The structural genes of the prohead of phage φ29 of Bacillus subtilis and a small φ29 RNA (sRNA) were cloned and expressed in Escherichia coli individually or in combination to study the role of the sRNA in prohead assembly and the mechanism of prohead morphogenesis. The genes coding for the proteins of the scaffold (gp7), the capsid (gp8), the portal vertex (gpl0), and the dispensable head fiber (gp8.5) were expressed in E. coli and the gene products were assembled, with and without the presence of the sRNA, into uniform and prolate particles that resembled the typical native φ29 prohead. No differences in particle size and shape were found between the particles of 7-8-8.5-10 (scaffoldcapsid-fiber-portal vertex) and 7-8-8.5-10-RNA (scaffold-capsid-fiber-portal vertex-RNA), suggesting that the φ29 sRNA was not required for φ29 prohead assembly. The 7-8-8.5-10 particles produced in E. coli in the absence of φ29 sRNA were fully competent to package φ29 DNA in the defined in vitro DNA packaging system by the addition of purified sRNA. Moreover, these DNA-filled heads were assembled into infectious virions in extracts. Without the addition of the sRNA, the 7-8-8.5-10 particles were incompetent while the 7-8-8.5-10-RNA particles were competent in DNA packaging.

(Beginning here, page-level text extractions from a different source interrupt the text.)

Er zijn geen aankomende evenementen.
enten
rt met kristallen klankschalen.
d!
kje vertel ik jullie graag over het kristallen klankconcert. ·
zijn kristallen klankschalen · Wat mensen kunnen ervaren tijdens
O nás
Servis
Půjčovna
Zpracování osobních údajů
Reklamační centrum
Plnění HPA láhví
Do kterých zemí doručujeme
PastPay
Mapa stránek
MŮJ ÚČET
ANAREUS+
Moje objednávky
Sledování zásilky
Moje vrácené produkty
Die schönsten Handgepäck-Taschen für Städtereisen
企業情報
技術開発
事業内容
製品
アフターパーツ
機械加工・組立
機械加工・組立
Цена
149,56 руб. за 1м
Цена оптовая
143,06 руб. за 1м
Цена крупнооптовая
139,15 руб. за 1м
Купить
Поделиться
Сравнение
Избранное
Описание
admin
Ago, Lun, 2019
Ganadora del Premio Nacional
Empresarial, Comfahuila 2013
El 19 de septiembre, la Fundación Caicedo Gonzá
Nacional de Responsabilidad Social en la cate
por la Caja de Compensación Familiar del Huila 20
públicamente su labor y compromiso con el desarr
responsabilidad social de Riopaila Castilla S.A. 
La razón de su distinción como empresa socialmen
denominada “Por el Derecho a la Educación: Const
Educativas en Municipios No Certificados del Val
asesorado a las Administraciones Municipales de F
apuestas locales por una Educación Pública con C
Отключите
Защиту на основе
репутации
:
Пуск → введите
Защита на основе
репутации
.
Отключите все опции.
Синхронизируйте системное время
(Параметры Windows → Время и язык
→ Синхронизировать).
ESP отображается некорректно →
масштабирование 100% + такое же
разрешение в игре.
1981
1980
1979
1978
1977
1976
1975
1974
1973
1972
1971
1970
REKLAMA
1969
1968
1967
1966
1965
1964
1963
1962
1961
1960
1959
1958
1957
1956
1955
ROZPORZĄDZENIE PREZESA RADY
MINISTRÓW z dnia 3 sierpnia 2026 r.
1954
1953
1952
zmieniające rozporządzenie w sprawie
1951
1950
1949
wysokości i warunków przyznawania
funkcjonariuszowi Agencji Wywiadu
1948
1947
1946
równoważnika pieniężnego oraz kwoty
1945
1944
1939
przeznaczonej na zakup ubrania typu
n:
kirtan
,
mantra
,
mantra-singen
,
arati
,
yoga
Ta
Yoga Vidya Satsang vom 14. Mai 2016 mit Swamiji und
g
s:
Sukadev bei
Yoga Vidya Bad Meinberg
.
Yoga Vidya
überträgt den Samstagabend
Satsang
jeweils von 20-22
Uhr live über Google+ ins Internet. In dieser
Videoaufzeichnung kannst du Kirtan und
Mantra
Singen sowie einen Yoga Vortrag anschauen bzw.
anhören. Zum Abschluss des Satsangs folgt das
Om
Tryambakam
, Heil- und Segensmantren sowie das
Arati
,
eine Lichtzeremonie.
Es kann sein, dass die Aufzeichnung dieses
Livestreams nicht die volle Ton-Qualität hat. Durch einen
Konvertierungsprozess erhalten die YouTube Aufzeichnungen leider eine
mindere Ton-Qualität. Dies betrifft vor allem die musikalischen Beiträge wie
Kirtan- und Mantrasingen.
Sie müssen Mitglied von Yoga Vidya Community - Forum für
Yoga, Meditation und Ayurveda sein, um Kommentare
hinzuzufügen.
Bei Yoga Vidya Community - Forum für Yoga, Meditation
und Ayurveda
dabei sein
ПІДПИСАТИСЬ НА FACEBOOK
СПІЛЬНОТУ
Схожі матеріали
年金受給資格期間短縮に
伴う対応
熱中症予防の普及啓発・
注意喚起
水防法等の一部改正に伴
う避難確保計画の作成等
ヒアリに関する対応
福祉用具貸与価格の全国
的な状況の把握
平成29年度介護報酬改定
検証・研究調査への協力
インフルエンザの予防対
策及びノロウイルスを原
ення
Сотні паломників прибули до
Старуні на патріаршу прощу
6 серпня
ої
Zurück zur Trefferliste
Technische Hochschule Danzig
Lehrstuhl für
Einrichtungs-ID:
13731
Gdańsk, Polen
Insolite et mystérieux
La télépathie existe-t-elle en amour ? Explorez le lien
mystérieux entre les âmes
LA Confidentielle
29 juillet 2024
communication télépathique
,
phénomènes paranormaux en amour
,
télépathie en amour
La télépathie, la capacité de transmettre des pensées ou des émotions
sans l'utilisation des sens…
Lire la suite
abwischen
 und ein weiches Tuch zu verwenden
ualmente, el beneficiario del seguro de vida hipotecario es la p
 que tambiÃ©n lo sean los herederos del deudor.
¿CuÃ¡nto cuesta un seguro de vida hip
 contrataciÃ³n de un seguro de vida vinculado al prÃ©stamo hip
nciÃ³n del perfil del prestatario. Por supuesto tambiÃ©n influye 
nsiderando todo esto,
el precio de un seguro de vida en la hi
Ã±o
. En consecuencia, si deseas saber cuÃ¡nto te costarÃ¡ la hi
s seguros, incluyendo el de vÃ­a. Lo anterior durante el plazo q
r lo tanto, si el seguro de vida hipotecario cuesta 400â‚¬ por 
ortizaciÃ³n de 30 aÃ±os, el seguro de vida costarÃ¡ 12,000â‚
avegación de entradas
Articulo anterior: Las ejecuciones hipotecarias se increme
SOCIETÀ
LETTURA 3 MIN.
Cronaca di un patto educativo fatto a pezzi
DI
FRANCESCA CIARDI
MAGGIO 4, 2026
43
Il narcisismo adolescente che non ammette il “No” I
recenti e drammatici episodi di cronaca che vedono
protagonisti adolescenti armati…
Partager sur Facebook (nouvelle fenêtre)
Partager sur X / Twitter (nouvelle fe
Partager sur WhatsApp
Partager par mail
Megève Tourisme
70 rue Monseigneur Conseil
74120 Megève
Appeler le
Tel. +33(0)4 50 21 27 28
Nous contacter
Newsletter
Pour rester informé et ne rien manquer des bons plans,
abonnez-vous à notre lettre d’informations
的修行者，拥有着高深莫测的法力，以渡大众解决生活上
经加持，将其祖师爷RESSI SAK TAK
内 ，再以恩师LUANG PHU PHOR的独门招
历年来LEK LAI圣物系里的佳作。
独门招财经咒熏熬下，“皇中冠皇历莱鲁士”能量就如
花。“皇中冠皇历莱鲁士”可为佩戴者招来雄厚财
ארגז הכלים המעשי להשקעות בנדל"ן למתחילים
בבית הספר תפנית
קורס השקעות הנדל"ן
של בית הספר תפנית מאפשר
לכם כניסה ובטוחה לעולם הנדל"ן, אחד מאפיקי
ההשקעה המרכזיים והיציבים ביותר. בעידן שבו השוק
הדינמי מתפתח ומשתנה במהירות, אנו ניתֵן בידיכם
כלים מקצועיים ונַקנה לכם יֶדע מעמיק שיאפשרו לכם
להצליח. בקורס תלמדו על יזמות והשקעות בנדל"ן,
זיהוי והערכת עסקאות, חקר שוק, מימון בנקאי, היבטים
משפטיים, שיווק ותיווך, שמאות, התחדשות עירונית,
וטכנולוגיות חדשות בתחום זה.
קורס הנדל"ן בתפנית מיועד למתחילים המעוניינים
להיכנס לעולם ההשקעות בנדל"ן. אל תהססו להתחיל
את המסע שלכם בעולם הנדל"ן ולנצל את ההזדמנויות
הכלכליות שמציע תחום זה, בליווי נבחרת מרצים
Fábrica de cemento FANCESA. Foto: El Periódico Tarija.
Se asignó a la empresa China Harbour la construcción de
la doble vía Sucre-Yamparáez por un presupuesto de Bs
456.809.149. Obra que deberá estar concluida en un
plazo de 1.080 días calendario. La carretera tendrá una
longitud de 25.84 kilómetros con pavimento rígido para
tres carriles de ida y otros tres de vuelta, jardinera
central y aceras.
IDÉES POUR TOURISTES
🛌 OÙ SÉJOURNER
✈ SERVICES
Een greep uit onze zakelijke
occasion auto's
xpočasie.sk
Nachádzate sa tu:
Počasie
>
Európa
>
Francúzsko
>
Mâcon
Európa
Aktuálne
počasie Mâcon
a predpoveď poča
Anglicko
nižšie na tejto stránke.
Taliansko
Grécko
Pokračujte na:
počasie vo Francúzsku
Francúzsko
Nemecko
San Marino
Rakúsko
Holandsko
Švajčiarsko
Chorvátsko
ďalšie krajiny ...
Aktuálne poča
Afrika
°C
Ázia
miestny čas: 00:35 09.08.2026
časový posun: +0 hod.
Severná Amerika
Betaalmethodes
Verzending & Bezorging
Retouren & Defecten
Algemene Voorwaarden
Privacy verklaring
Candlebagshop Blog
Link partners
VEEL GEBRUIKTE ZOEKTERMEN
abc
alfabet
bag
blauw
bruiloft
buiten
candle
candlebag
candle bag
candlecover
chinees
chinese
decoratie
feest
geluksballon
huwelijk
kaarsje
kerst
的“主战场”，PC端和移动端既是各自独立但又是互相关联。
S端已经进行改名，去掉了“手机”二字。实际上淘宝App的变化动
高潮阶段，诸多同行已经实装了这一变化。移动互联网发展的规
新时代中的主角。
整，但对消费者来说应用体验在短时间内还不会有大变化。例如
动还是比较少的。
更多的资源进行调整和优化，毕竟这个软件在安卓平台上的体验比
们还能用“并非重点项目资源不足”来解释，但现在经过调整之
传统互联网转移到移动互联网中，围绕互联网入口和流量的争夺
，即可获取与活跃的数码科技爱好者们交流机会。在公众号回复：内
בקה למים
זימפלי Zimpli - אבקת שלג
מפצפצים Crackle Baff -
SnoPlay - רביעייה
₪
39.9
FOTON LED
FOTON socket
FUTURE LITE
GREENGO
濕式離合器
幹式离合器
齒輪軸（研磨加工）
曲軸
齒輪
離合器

Bacterial sRNA present in E. coli cannot ubstitute for the φ29 sRNA. The assembly of prohead particles in E. coli indicated that host factors unique to B. subtilis were not required. The evidence that the φ29 sRNA was not required for φ29 prohead assembly and was not a fixed structural component of the φ29 prohead favors the conclusion that the 029 sRNA is a specific enzyme or morphogenetic factor in DNA packaging. © 1991.